By Barbara Slavin
For months now, Russia has been a constructive member of the international consortium negotiating with Iran, often proposing creative fixes to technical hurdles.
But this week, just as the Senate Foreign Relations Committee was taking up sensitive Iran-related legislation, Russia announced that it was going forward with an old contract to sell Iran an air defense missile system that could make it less vulnerable to foreign attack.
The deal to supply the S-300 is not illegal under UN sanctions, which prohibit selling offensive heavy weaponry to Iran. The message the Kremlin is sending is that Russia is not willing to wait for the conclusion of negotiations on Iran’s nuclear program to lock in the benefits of resumed trade with the Islamic Republic.
It is unfortunate that the government of Vladimir Putin didn’t wait a few months longer. Critics of the Iran deal have been quick to pounce on the announcement as proof that the Barack Obama administration was somehow duped by Moscow and that the Iran framework so laboriously negotiated over the past 13 months is a “sucker’s deal.”
A more insightful way to read Russia’s act is to see it as a recognition of reality that the elaborate web of multilateral sanctions imposed on Iran over the past five years is unraveling and only an egregious Iranian effort to break out and build a nuclear weapon could arrest that momentum.
The Obama administration was only able to persuade the rest of the world to go along with tough sanctions against Iran because the U.S. was visibly committed to a diplomatic solution of the Iran nuclear problem. With that solution now in sight, it is not sensible to try to renegotiate what has already been agreed and seek major new concessions from Iran – as some in Israel and the U.S. Congress have suggested — in the illusive search for a better deal.
Russia has a variety of motives for going through with this sale, which was first concluded in 2007 and postponed by then President Dmitri Medvedev to shore up multilateral diplomacy with Iran.
The first is purely financial: Weighed down by other sanctions tied to its aggressive actions in Ukraine, Russia can use the $800 million it will get for the S-300 system.
The sale is also an easy way for Putin, in the words of Greg Thielmann, a senior fellow at the Arms Control Association, “to stick a thumb in our eye and ingratiate himself with the Iranians, using some of our own lines of argumentation against us.”
Thielmann noted that Russian Foreign Minister Sergei Lavrov has emphasized that the S-300 is a defensive system and thus does not pose a threat to Israel. “This sounds rather similar to U.S. explanations that the Aegis SM-3 going into Romania this year is a defensive system, posing no threat to Russia,” Thielmann told VOANews.

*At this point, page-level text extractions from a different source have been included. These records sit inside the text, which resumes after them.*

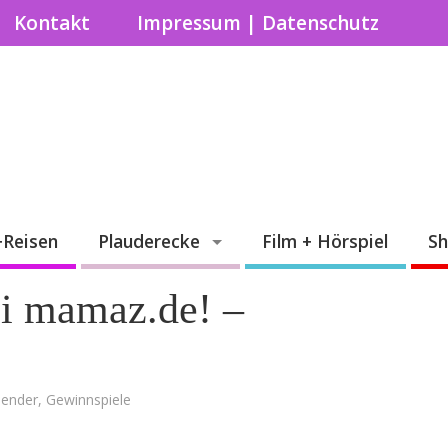
Kontakt
Impressum | Datenschutz
+Reisen
Plauderecke
Film + Hörspiel
S
ei mamaz.de! –
lender
,
Gewinnspiele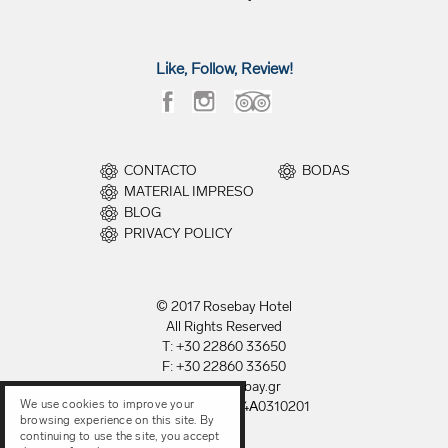
Like, Follow, Review!
CONTACTO
BODAS
MATERIAL IMPRESO
BLOG
PRIVACY POLICY
© 2017 Rosebay Hotel
All Rights Reserved
T: +30 22860 33650
F: +30 22860 33650
E: info@rosebay.gr
We use cookies to improve your
ΜΗ.Τ.Ε. 1144Κ014Α0310201
browsing experience on this site. By
continuing to use the site, you accept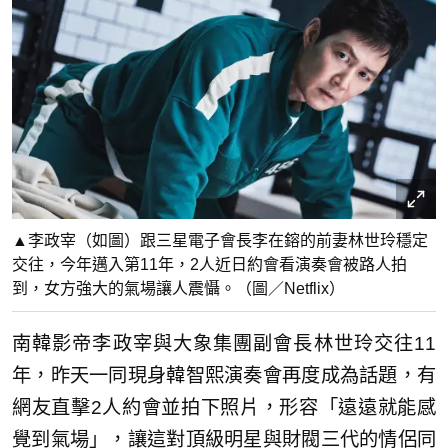
▲李政宰（如圖）跟三星電子會長李在鎔的前妻林世玲穩定
交往，今年邁入第11年，2人近日約會看演奏會被路人拍
到，女方強大的氣場讓人震懾。（圖／Netflix）
南韓影帝李政宰與大象集團副會長林世玲交往11
年，昨天一同現身韓智熙演奏會再度成為話題，有
網友直擊2人約會並拍下照片，形容「遠遠就能感
覺到氣場」，讓這對頂級明星與財閥三代的情侶同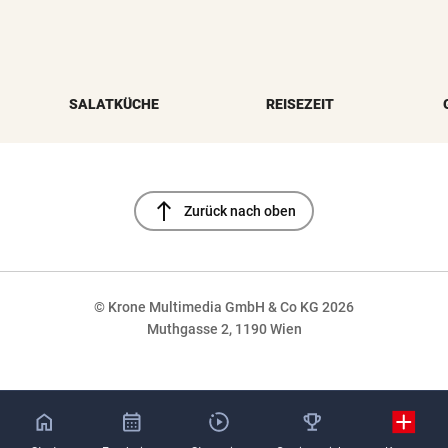
SALATKÜCHE
REISEZEIT
north
Zurück nach oben
© Krone Multimedia GmbH & Co KG 2026
Muthgasse 2, 1190 Wien
NaN%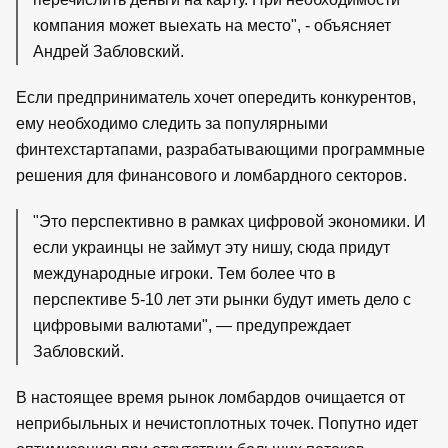
компания может выехать на место", - объясняет
Андрей Забловский.
Если предприниматель хочет опередить конкурентов,
ему необходимо следить за популярными
финтехстартапами, разрабатывающими программные
решения для финансового и ломбардного секторов.
"Это перспективно в рамках цифровой экономики. И
если украинцы не займут эту нишу, сюда придут
международные игроки. Тем более что в
перспективе 5-10 лет эти рынки будут иметь дело с
цифровыми валютами", — предупреждает
Забловский.
В настоящее время рынок ломбардов очищается от
неприбыльных и нечистоплотных точек. Попутно идет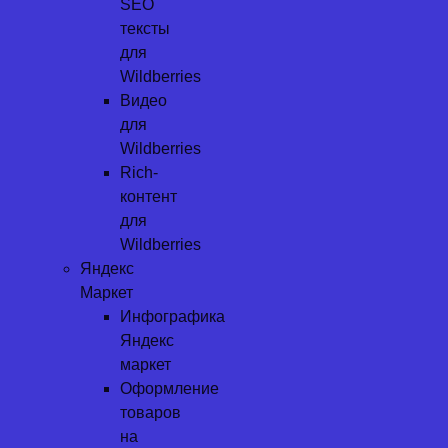
SEO
тексты
для
Wildberries
Видео
для
Wildberries
Rich-
контент
для
Wildberries
Яндекс
Маркет
Инфографика
Яндекс
маркет
Оформление
товаров
на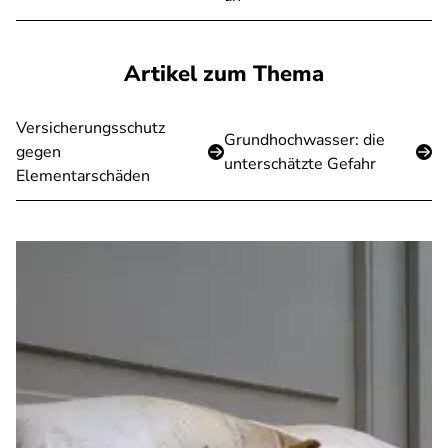
Artikel zum Thema
Versicherungsschutz
Grundhochwasser: die
gegen
unterschätzte Gefahr
Elementarschäden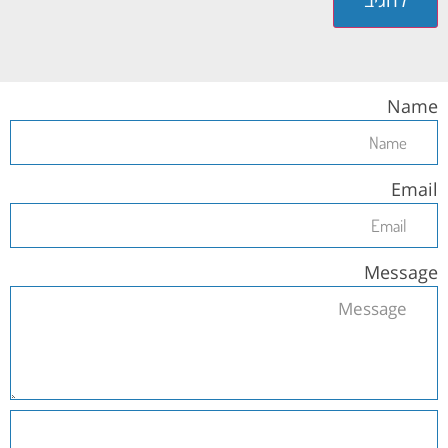
Name
Email
Message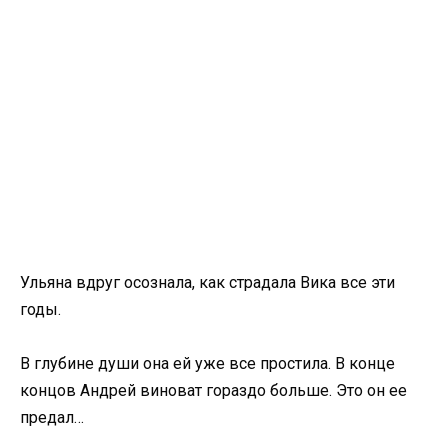
Ульяна вдруг осознала, как страдала Вика все эти
годы.
В глубине души она ей уже все простила. В конце
концов Андрей виноват гораздо больше. Это он ее
предал…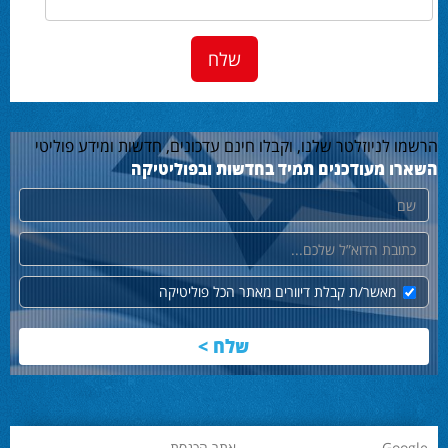
הרשמו לניוזלטר שלנו, וקבלו חינם עדכונים, חדשות ומידע פוליטי
השארו מעודכנים תמיד בחדשות ובפוליטיקה
שם
דוא"ל
מאשר/ת קבלת דיוורים מאתר הכל פוליטיקה
Google
אתר הכנסת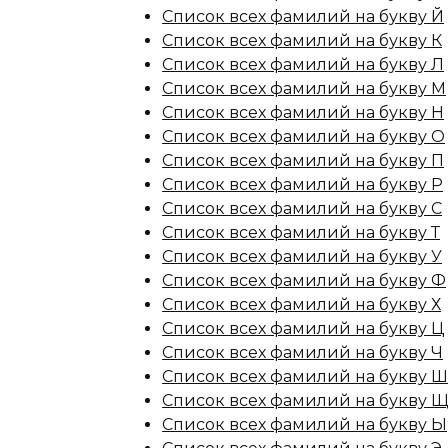
Список всех фамилий на букву Й
Список всех фамилий на букву К
Список всех фамилий на букву Л
Список всех фамилий на букву М
Список всех фамилий на букву Н
Список всех фамилий на букву О
Список всех фамилий на букву П
Список всех фамилий на букву Р
Список всех фамилий на букву С
Список всех фамилий на букву Т
Список всех фамилий на букву У
Список всех фамилий на букву Ф
Список всех фамилий на букву Х
Список всех фамилий на букву Ц
Список всех фамилий на букву Ч
Список всех фамилий на букву Ш
Список всех фамилий на букву 
Список всех фамилий на букву Ы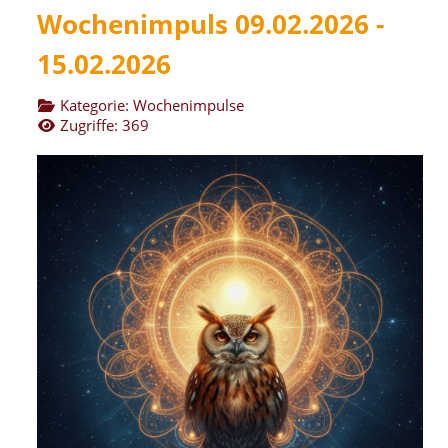
Wochenimpuls 09.02.2026 -
15.02.2026
Kategorie:
Wochenimpulse
Zugriffe: 369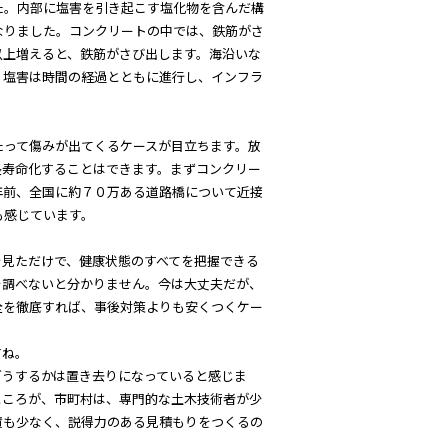
。内部に塩害を引き起こす塩化物を含んだ構
なりました。コンクリートの中では、鉄筋がさ
以上増えると、鉄筋がさび出します。海沿いな
。塩害は時間の経過とともに進行し、インフラ
って傷みが出てくるケースが目立ちます。放
長寿命化することはできます。まずコンクリー
年前、全国に約７０万ある道路橋について近接
も感じています。
見ただけで、健康状態のすべてを把握できる
を調べないと分かりません。今は大丈夫だが、
全を徹底すれば、事後対策よりも安くつくケー
すね。
うするかは置き去りになっていると感じま
ところが、市町村は、専門的な土木技術者が少
績も少なく、説得力のある見積もりをつくるの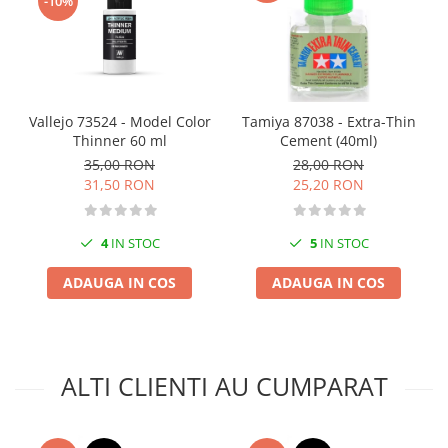
-10%
Vopsele acrilice & Seturi de vopsele
Solutii Weathering
Accesorii diorama
Vegetatie
Décor
Vallejo 73524 - Model Color
Tamiya 87038 - Extra-Thin
Sol Diorama
Thinner 60 ml
Cement (40ml)
Materiale pentru sol
35,00 RON
28,00 RON
31,50 RON
25,20 RON
Apa Diorama
The Army Painter
4
IN STOC
5
IN STOC
Accesorii pictura The Army Painter
Speedpaints
ADAUGA IN COS
ADAUGA IN COS
Warpaints Fanatic
Seturi Vopsele
Spray
Speedpaint Markers
ALTI CLIENTI AU CUMPARAT
Accesorii pictura
Gaahleri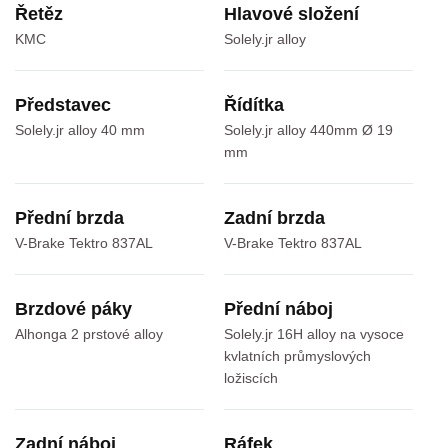
Řetěz
Hlavové složení
KMC
Solely.jr alloy
Představec
Řídítka
Solely.jr alloy 40 mm
Solely.jr alloy 440mm Ø 19
mm
Přední brzda
Zadní brzda
V-Brake Tektro 837AL
V-Brake Tektro 837AL
Brzdové páky
Přední náboj
Alhonga 2 prstové alloy
Solely.jr 16H alloy na vysoce
kvlatních průmyslových
ložiscích
Zadní náboj
Ráfek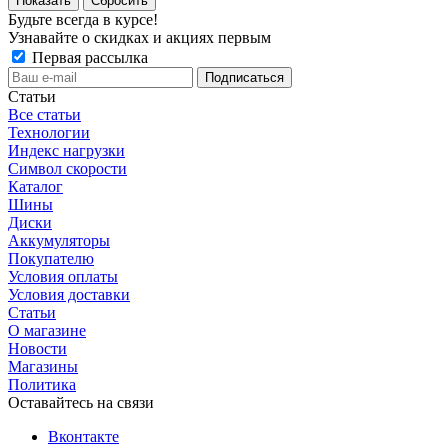
Сбросить
Будьте всегда в курсе!
Узнавайте о скидках и акциях первым
Первая рассылка
Статьи
Все статьи
Технологии
Индекс нагрузки
Символ скорости
Каталог
Шины
Диски
Аккумуляторы
Покупателю
Условия оплаты
Условия доставки
Статьи
О магазине
Новости
Магазины
Политика
Оставайтесь на связи
Вконтакте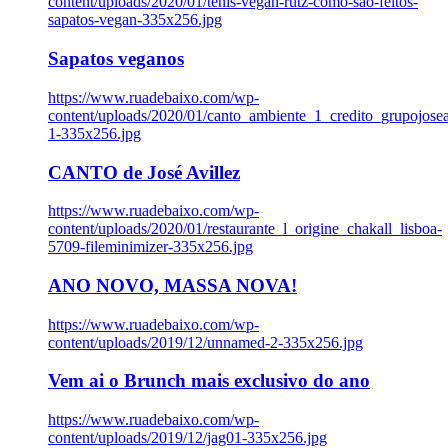
content/uploads/2020/01/tenis-vegan-rutz-como-sao-feitos-
sapatos-vegan-335x256.jpg
Sapatos veganos
https://www.ruadebaixo.com/wp-
content/uploads/2020/01/canto_ambiente_1_credito_grupojosea
1-335x256.jpg
CANTO de José Avillez
https://www.ruadebaixo.com/wp-
content/uploads/2020/01/restaurante_l_origine_chakall_lisboa-
5709-fileminimizer-335x256.jpg
ANO NOVO, MASSA NOVA!
https://www.ruadebaixo.com/wp-
content/uploads/2019/12/unnamed-2-335x256.jpg
Vem ai o Brunch mais exclusivo do ano
https://www.ruadebaixo.com/wp-
content/uploads/2019/12/jag01-335x256.jpg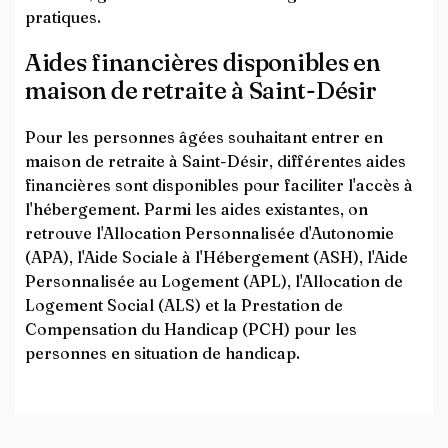
pratiques.
Aides financières disponibles en
maison de retraite à Saint-Désir
Pour les personnes âgées souhaitant entrer en
maison de retraite à Saint-Désir, différentes aides
financières sont disponibles pour faciliter l'accès à
l'hébergement. Parmi les aides existantes, on
retrouve l'Allocation Personnalisée d'Autonomie
(APA), l'Aide Sociale à l'Hébergement (ASH), l'Aide
Personnalisée au Logement (APL), l'Allocation de
Logement Social (ALS) et la Prestation de
Compensation du Handicap (PCH) pour les
personnes en situation de handicap.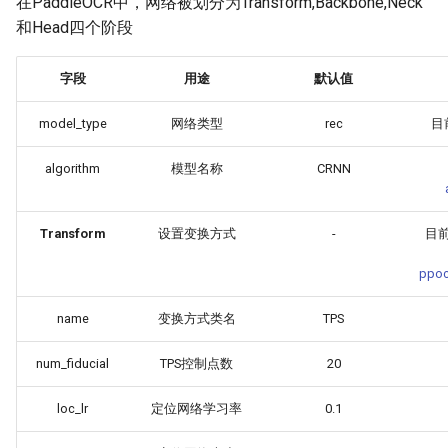
在PaddleOCR中，网络被划分为Transform,Backbone,Neck
和Head四个阶段
字段
用途
默认值
model_type
网络类型
rec
目
algorithm
模型名称
CRNN
Transform
设置变换方式
-
目前
ppoc
name
变换方式类名
TPS
num_fiducial
TPS控制点数
20
loc_lr
定位网络学习率
0.1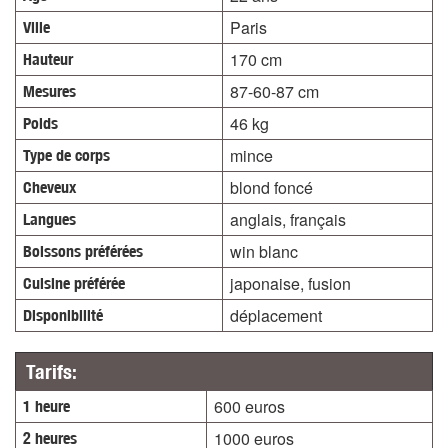
Paris
Ville
170 cm
Hauteur
87-60-87 cm
Mesures
46 kg
Poids
mince
Type de corps
blond foncé
Cheveux
anglais, français
Langues
win blanc
Boissons préférées
japonaise, fusion
Cuisine préférée
déplacement
Disponibilité
Tarifs:
600 euros
1 heure
1000 euros
2 heures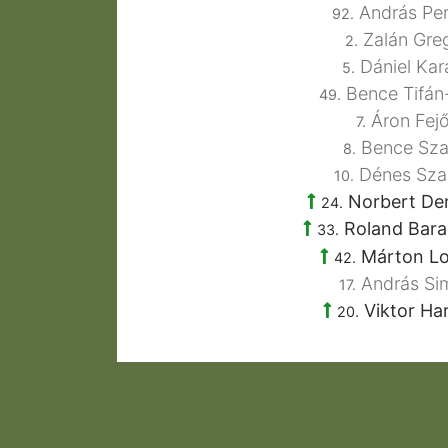
András Per
92.
Zalán Gre
2.
Dániel Kar
5.
Bence Tifán-
49.
Áron Fej
7.
Bence Sz
8.
Dénes Sza
10.
Norbert De
24.
Roland Bara
33.
Márton Lo
42.
András Si
17.
Viktor Ha
20.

It remains unclear what version of the S-300 Iran will be getting – and when the system might arrive. First introduced to Soviet forces in 1979, it has gone through a number of upgrades. Thielmann said it provides tactical or theater coverage, akin to U.S. Patriot systems, but not territorial defense.
Some Israeli military analysts have said that the system would not preclude an attack on Iran’s nuclear facilities although it would make such attacks “more costly and protracted,” Thielmann said.
While the U.S. reserves the right to take military action to prevent Iran from developing nuclear weapons, the Obama administration has always stressed that the most reliable and least costly way to do this is through diplomacy.
Having reached a general understanding with Iran on the parameters of a deal, the White House now faces the task of completing the agreement by June 30 and convincing Congress not to derail it.
Russia’s announcement came just a day before the Senate Foreign Relations Committee unanimously approved legislation that would allow Congress to review a final deal before President Obama waives sanctions passed by Congress against Iran.
The bill was watered down considerably to shorten the review period and remove links to other issues of contention with Iran, such as terrorism, and is probably the best that the White House could have achieved. A supermajority of 60 senators would have to vote to disapprove a deal and 67 would be needed to override a presidential veto.
If a final agreement is reached along the lines of the parameters agreed to April 2, Congress should be aware of the attitude of U.S. negotiating partners as it reviews the accord.
Britain, France, Germany and China are also eager to restore trade with Iran provided that it implements its nonproliferation obligations.
As much as many people would like to see Iran change other aspects of its domestic and foreign policies, it is wise to focus on the benefits of a nuclear agreement and not make the perfect the enemy of the good.
Decades of unilateral U.S. action have failed to stop Iran’s nuclear advances and only a deal blessed by the international community writ large has a chance of succeeding.
The views and opinions expressed are those of the author and do not necessarily reflect the position of Voice of America.
Barbara Slavin is a senior fellow at the Atlantic Council’s South Asia Center and a correspondent for Al-Monitor.com, a website specializing in the Middle East. She is the author of a 2007 book, Bitter Friends, Bosom Enemies: Iran, the US and the Twisted Path to Confrontation, and is a regular commentator on U.S. foreign policy and Iran on NPR, PBS, C-SPAN and the Voice of America.